Find the last $2$ digits of $13^{204}$. Please help, I don't understand where to start.

Answer 1

To find the last two digits of a number, look at it mod $100$ (in general, to find the last $k$ digits, look at it mod $10^k$). With this, we find that: \begin{align*} 13^{204}\mod 100 \end{align*} We can use Euler's theorem, which says: $$a^{\varphi(k)}\equiv a\mod k$$ Where $\varphi(x)$ is Euler's Totient function. We have that $\varphi(100) = \varphi(4)\varphi(25)$ as it's multiplicative on prime powers (meaning that $\varphi(p^kq^j) = \varphi(p^k)\varphi(q^j)$ for $p\neq q$ that are primes).

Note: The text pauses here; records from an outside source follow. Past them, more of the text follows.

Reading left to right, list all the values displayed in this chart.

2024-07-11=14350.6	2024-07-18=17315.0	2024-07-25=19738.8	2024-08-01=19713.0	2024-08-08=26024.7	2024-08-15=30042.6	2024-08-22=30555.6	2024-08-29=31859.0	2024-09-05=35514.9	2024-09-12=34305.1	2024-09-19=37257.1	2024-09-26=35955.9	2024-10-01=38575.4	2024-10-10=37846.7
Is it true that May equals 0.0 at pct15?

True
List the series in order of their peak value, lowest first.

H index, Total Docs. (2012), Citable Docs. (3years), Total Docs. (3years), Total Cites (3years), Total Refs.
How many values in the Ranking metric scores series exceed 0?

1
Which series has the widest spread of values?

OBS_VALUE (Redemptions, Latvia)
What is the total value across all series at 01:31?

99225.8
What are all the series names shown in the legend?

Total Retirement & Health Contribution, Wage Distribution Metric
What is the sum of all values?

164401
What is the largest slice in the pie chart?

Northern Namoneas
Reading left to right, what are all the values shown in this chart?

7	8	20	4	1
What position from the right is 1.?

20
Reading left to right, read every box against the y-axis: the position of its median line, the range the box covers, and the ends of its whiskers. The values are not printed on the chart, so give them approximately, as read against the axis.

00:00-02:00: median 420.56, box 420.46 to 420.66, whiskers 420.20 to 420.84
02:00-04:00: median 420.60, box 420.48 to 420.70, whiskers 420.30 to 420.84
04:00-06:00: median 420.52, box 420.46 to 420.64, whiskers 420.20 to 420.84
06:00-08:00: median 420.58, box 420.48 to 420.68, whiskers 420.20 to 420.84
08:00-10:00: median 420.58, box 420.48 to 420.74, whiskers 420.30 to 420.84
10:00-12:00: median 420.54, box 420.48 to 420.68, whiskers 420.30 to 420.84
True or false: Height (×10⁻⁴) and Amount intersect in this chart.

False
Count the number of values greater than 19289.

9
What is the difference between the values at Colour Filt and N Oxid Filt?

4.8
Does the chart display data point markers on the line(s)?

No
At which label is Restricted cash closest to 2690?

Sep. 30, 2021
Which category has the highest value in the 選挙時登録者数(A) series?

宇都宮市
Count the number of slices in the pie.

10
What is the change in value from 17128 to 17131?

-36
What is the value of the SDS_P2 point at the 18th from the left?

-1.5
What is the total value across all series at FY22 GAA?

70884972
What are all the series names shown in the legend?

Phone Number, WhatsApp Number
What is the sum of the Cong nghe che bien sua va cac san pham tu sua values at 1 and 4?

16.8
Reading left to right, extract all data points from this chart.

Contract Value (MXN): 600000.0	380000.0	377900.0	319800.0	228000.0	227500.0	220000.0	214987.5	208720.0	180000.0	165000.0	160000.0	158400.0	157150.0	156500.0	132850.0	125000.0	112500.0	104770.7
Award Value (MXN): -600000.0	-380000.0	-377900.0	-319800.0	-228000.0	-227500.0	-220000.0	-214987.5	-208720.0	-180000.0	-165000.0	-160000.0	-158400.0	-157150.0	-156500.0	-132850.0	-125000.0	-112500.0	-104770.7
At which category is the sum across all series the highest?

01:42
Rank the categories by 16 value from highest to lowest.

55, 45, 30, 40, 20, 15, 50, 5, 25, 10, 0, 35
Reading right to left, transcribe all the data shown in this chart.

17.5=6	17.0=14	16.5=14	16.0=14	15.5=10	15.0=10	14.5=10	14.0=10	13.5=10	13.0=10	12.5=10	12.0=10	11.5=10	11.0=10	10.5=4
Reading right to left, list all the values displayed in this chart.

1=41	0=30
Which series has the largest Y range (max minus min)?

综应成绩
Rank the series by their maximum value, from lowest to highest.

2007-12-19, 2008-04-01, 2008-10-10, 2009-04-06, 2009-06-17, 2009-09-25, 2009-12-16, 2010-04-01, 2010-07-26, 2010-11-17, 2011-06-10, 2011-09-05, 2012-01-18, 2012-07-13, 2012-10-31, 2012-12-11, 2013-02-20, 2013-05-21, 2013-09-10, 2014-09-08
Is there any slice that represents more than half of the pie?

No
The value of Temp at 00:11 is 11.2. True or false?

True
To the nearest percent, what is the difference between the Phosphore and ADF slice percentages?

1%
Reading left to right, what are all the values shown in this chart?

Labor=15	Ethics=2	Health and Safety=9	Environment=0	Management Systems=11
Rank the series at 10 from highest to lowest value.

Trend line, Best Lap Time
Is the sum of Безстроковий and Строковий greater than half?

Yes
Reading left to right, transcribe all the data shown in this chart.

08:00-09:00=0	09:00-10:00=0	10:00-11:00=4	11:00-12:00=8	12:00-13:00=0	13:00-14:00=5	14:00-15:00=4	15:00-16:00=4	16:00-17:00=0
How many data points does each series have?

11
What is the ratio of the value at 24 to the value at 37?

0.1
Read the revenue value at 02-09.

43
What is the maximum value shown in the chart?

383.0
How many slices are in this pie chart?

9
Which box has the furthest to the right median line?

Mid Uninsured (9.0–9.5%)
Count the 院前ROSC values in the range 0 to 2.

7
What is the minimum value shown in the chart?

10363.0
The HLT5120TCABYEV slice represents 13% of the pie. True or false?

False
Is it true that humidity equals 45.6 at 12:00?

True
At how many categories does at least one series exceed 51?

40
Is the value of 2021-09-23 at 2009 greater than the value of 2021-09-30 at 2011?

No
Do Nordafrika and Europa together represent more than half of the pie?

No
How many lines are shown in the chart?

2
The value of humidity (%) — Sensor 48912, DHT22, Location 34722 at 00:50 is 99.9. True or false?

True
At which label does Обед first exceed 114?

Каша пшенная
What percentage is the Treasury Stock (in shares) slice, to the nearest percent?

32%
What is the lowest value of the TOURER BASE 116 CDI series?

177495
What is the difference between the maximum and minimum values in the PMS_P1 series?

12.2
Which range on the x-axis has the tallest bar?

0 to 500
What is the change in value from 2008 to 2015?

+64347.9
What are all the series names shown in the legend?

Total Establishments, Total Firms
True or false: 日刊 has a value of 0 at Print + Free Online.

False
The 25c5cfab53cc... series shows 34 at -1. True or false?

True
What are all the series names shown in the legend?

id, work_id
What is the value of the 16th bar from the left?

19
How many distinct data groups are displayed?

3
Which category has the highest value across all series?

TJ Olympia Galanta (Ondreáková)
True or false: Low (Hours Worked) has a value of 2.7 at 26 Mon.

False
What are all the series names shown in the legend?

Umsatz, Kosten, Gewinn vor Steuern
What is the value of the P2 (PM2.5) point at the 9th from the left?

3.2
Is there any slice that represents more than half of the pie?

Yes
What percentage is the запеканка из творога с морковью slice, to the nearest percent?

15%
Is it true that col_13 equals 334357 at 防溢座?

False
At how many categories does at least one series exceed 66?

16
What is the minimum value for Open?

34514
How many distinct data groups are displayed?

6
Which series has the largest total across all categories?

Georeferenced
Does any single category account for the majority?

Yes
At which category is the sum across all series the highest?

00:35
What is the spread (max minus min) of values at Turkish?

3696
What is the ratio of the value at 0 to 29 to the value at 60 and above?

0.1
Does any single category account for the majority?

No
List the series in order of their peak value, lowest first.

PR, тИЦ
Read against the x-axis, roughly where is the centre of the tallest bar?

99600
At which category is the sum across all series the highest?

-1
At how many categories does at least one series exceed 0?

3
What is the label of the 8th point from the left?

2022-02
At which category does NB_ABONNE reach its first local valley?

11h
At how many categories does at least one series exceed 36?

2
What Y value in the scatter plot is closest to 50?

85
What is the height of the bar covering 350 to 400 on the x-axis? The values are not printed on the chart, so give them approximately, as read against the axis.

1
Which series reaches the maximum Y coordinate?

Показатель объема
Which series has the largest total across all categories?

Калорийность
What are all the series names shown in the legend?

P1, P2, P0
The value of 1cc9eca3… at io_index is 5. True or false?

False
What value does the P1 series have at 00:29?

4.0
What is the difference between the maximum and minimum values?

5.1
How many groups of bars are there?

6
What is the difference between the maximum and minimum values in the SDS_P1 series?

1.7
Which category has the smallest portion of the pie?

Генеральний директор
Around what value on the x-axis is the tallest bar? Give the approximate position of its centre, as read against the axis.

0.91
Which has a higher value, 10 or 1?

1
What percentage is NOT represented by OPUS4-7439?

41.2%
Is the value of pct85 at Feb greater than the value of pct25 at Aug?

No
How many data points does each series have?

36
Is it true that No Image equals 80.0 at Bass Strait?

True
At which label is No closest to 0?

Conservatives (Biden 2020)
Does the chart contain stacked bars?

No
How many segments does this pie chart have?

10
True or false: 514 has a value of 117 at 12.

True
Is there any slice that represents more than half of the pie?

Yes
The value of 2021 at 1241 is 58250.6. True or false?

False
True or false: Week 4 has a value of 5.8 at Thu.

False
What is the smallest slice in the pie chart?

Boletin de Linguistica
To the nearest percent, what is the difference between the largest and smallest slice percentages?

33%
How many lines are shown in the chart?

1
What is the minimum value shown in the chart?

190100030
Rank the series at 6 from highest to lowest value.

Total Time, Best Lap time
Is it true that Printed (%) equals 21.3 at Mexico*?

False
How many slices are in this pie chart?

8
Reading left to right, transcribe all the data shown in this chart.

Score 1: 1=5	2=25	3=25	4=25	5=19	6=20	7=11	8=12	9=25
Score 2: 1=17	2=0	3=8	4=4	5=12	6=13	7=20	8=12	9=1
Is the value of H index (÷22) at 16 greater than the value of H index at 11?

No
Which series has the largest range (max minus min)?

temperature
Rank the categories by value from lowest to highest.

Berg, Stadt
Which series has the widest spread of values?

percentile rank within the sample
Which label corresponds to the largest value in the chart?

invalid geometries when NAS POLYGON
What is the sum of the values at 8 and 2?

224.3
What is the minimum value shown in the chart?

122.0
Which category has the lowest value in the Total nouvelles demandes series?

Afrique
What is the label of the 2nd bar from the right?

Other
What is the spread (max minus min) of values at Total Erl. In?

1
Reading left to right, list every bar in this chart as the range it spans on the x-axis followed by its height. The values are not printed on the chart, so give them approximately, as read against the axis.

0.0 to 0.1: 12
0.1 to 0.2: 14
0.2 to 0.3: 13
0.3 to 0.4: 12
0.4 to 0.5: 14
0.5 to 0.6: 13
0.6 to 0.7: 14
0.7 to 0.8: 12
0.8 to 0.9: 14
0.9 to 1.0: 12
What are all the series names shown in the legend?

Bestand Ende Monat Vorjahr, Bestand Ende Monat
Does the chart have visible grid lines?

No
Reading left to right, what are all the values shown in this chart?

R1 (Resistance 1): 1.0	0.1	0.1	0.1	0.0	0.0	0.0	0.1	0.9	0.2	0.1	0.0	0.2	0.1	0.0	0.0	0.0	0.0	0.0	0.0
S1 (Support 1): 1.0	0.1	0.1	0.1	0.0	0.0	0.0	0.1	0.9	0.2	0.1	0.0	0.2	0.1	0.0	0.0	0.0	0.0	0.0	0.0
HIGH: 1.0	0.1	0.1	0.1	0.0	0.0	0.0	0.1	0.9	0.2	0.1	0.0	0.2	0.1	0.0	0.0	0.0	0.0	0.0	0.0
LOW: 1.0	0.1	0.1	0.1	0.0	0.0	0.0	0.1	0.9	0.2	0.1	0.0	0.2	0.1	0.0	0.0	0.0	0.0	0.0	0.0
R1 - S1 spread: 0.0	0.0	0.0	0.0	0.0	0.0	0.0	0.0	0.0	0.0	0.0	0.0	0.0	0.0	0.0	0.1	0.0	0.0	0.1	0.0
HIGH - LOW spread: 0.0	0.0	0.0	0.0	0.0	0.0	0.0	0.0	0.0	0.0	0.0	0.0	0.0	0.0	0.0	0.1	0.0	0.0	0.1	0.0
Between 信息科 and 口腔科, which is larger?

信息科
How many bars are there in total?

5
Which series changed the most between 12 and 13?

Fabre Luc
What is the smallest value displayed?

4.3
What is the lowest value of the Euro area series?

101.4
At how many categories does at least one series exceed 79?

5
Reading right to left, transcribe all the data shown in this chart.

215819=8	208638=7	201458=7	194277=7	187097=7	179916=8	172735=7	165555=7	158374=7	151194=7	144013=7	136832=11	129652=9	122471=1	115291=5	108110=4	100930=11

It's known that $\varphi(p^k) = p^k - p^{k-1}$, so we get that: $$\varphi(100) = \varphi(4)\varphi(25) = \varphi(2^2)\varphi(5^2) = (4-2)(25-5) = 40$$ So, we know that: $$a^{40}\equiv a\mod 100\implies a^{39}\equiv 1\mod 100$$ Now, we can write: $$204 = 195 + 9 = 39\times 5 + 9$$ So, we have that: $$13^{204}\mod 100 \equiv (13^{39}\mod 100)^5(13^9\mod 100)$$ So, we just need to compute $13^9\mod 100$. Hopefully the numerator is now small enough that you can tackle this on your own.

Answer 2

$\newcommand{\bbx}[1]{\,\bbox[15px,border:1px groove navy]{\displaystyle{#1}}\,} \newcommand{\braces}[1]{\left\lbrace\,{#1}\,\right\rbrace} \newcommand{\bracks}[1]{\left\lbrack\,{#1}\,\right\rbrack} \newcommand{\dd}{\mathrm{d}} \newcommand{\ds}[1]{\displaystyle{#1}} \newcommand{\expo}[1]{\,\mathrm{e}^{#1}\,} \newcommand{\ic}{\mathrm{i}} \newcommand{\mc}[1]{\mathcal{#1}} \newcommand{\mrm}[1]{\mathrm{#1}} \newcommand{\pars}[1]{\left(\,{#1}\,\right)} \newcommand{\partiald}[3][]{\frac{\partial^{#1} #2}{\partial #3^{#1}}} \newcommand{\root}[2][]{\,\sqrt[#1]{\,{#2}\,}\,} \newcommand{\totald}[3][]{\frac{\mathrm{d}^{#1} #2}{\mathrm{d} #3^{#1}}} \newcommand{\verts}[1]{\left\vert\,{#1}\,\right\vert}$ \begin{align} &13^{204} = 28561^{51}\implies 13^{204}\ \overbrace{\mbox{Last Digit}}^{\ds{\mrm{LD}}}\,\,\,\,\, \mbox{is equal to}\ \color{#f00}{\large1} \\[5mm] &\mrm{LD}\pars{{28561^{51} - \color{#f00}{1} \over 10}} = \mrm{LD}\pars{28560\sum_{n = 0}^{50}28561^{n} \over 10} = \mrm{LD}\pars{2856 \times 51} = \color{#f00}{\large 6} \end{align}

The last two digits are $\ds{\color{#f00}{\large 61}}$.